- [YOUR TASK]
Will you quote precisely the lines that run from the top of the material below to the line containing "395 185 4.82", both ends included?
____ THE DATA
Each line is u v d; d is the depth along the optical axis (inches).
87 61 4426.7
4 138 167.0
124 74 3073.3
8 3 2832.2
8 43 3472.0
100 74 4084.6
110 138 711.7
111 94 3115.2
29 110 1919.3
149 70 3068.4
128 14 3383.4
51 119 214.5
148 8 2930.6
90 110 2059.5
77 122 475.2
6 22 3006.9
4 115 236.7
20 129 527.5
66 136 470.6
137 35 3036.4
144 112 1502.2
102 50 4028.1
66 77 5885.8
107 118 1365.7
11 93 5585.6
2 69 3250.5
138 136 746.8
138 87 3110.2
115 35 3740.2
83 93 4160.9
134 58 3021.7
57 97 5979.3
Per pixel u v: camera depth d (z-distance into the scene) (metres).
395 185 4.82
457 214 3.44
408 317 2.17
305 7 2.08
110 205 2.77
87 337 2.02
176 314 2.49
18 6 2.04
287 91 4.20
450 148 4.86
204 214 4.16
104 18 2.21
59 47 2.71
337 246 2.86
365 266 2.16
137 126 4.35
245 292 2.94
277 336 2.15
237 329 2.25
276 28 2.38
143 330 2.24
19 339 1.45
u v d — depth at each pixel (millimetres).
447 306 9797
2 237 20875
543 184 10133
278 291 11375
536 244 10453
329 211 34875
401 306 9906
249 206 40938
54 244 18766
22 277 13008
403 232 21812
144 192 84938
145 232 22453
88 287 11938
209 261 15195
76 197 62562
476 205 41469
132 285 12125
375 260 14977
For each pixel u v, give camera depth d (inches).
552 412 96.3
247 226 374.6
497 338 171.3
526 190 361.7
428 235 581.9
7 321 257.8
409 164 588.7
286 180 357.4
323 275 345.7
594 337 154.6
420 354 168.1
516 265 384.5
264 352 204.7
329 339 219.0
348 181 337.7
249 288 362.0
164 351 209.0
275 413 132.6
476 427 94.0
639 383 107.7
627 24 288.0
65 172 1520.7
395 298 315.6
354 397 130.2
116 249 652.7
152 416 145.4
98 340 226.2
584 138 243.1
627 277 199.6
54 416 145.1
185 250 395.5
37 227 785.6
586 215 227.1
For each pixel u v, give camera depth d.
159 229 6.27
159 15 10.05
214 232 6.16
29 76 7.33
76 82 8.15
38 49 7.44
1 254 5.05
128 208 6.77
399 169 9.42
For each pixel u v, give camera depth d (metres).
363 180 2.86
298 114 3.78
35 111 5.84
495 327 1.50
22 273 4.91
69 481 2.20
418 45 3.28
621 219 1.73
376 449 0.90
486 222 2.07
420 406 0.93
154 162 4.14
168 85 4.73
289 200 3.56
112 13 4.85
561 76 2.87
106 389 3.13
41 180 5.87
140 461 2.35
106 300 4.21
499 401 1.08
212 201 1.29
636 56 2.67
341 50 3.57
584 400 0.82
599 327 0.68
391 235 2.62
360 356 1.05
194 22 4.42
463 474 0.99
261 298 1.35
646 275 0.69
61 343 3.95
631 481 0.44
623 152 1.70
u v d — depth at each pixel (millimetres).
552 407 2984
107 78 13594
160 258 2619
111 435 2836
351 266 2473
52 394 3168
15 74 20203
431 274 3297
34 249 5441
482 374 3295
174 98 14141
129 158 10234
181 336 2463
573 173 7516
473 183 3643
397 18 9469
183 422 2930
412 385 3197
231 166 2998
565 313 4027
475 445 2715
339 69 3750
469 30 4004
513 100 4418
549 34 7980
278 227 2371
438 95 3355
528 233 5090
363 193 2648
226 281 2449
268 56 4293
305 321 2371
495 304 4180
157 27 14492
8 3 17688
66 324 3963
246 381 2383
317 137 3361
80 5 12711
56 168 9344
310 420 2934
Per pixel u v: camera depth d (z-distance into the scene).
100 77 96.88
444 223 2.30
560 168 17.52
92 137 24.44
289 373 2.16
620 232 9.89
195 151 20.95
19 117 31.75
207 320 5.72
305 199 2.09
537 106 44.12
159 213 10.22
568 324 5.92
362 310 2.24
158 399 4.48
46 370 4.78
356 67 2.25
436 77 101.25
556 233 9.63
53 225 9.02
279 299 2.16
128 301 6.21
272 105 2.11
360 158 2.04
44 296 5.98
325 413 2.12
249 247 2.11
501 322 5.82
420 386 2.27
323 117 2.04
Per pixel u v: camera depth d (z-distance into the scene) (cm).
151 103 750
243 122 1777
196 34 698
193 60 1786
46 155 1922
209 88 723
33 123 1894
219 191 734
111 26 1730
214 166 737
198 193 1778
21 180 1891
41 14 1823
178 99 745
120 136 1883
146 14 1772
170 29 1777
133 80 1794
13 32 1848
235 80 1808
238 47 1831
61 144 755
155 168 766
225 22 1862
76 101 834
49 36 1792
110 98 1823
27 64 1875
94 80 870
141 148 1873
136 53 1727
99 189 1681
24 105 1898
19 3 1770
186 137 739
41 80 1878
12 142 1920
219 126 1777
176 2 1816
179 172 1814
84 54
________
- [SOLUTION]
Each line is u v d; d is the depth along the optical axis (inches).
87 61 4426.7
4 138 167.0
124 74 3073.3
8 3 2832.2
8 43 3472.0
100 74 4084.6
110 138 711.7
111 94 3115.2
29 110 1919.3
149 70 3068.4
128 14 3383.4
51 119 214.5
148 8 2930.6
90 110 2059.5
77 122 475.2
6 22 3006.9
4 115 236.7
20 129 527.5
66 136 470.6
137 35 3036.4
144 112 1502.2
102 50 4028.1
66 77 5885.8
107 118 1365.7
11 93 5585.6
2 69 3250.5
138 136 746.8
138 87 3110.2
115 35 3740.2
83 93 4160.9
134 58 3021.7
57 97 5979.3
Per pixel u v: camera depth d (z-distance into the scene) (metres).
395 185 4.82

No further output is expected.